Wie dem Leben zu begegnen sei, habe ihn sein Vater gelehrt: "Nur nicht über den Tellerrand schauen - da ziehts!" Ein Leitspruch, dem die Kunstfigur Heinz Becker auch als "Kosmopolit" treu geblieben ist.
Bad Salzuflen. Seine Weltsicht bleibt geprägt vom konservativen Dorfleben in der saarländischen Provinz. Eben von dort aus, wo der eigene Beitrag zur Weltverbesserung durch die sorgsame Pflege des Kleingartens erschöpfend geleistet ist, lassen sich die großen Zusammenhänge noch unverstellt betrachten.
Etwa Ursache und Wirkung der Wirtschaftskrise, die ohnehin gerade zusammenbricht. Ob trotz oder wegen der "Milliarden-Hilfspakete, die Millionen kosten", bleibt unklar. Sicher ist nur: "Wenn einer aus dem Flugzeug fällt, dann kann man dem noch so viele Fallschirme hinterherwerfen - das hilft dem gar nix mehr. Nachher kann man ihn höchstens noch damit zudecken."

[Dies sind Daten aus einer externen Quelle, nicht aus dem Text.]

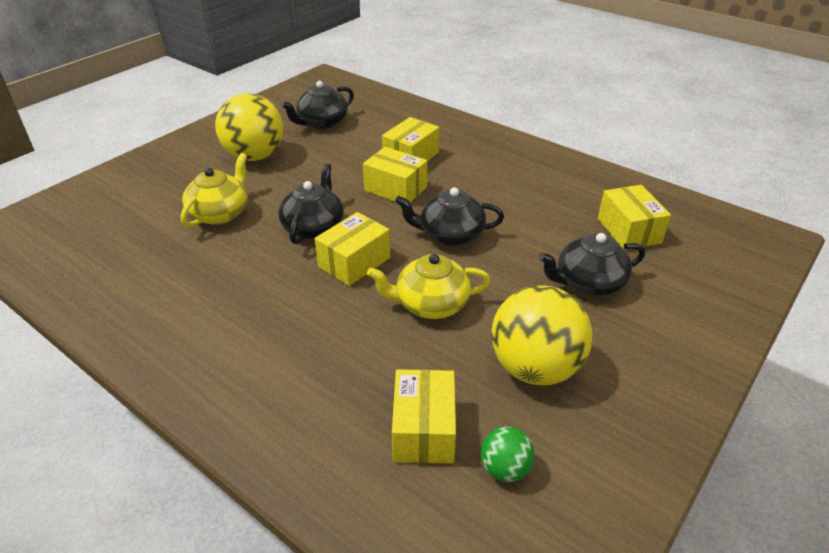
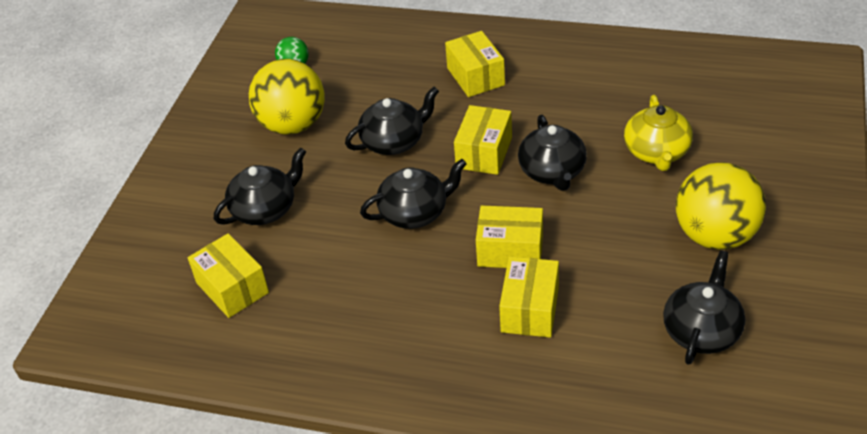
camera: 160 degrees right, 5 degrees up
yellow teapot [367,254,490,319] -> black teapot [345,87,439,155]
yellow box [392,369,456,464] -> yellow box moved to [445,31,505,97]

Die sezierenden Betrachtungen der politischen Geschehnisse im Lande ergeben sich aus der explosiven Mischung von gefährlichem Halbwissen und ungetrübter Selbstüberzeugung. Heinz Becker zweifelt nicht, er legt zurecht. Der konsequent bis zur Unverständlichkeit ausgesprochene saarländische Dialekt des Mannes mit der Schiebermütze sichert, dass seine Sicht der Dinge - so weit hergeholt die auch sein mag - doch stets im dörflichen Kontext verhaftet bleibt. Klar, hier und da versteht auch er mal etwas falsch, wie die Sache mit den Steuerflüchtlingen: "Ich dachte immer, bei Flüchtlingen ist das so: Die flüchten und lassen alles zurück."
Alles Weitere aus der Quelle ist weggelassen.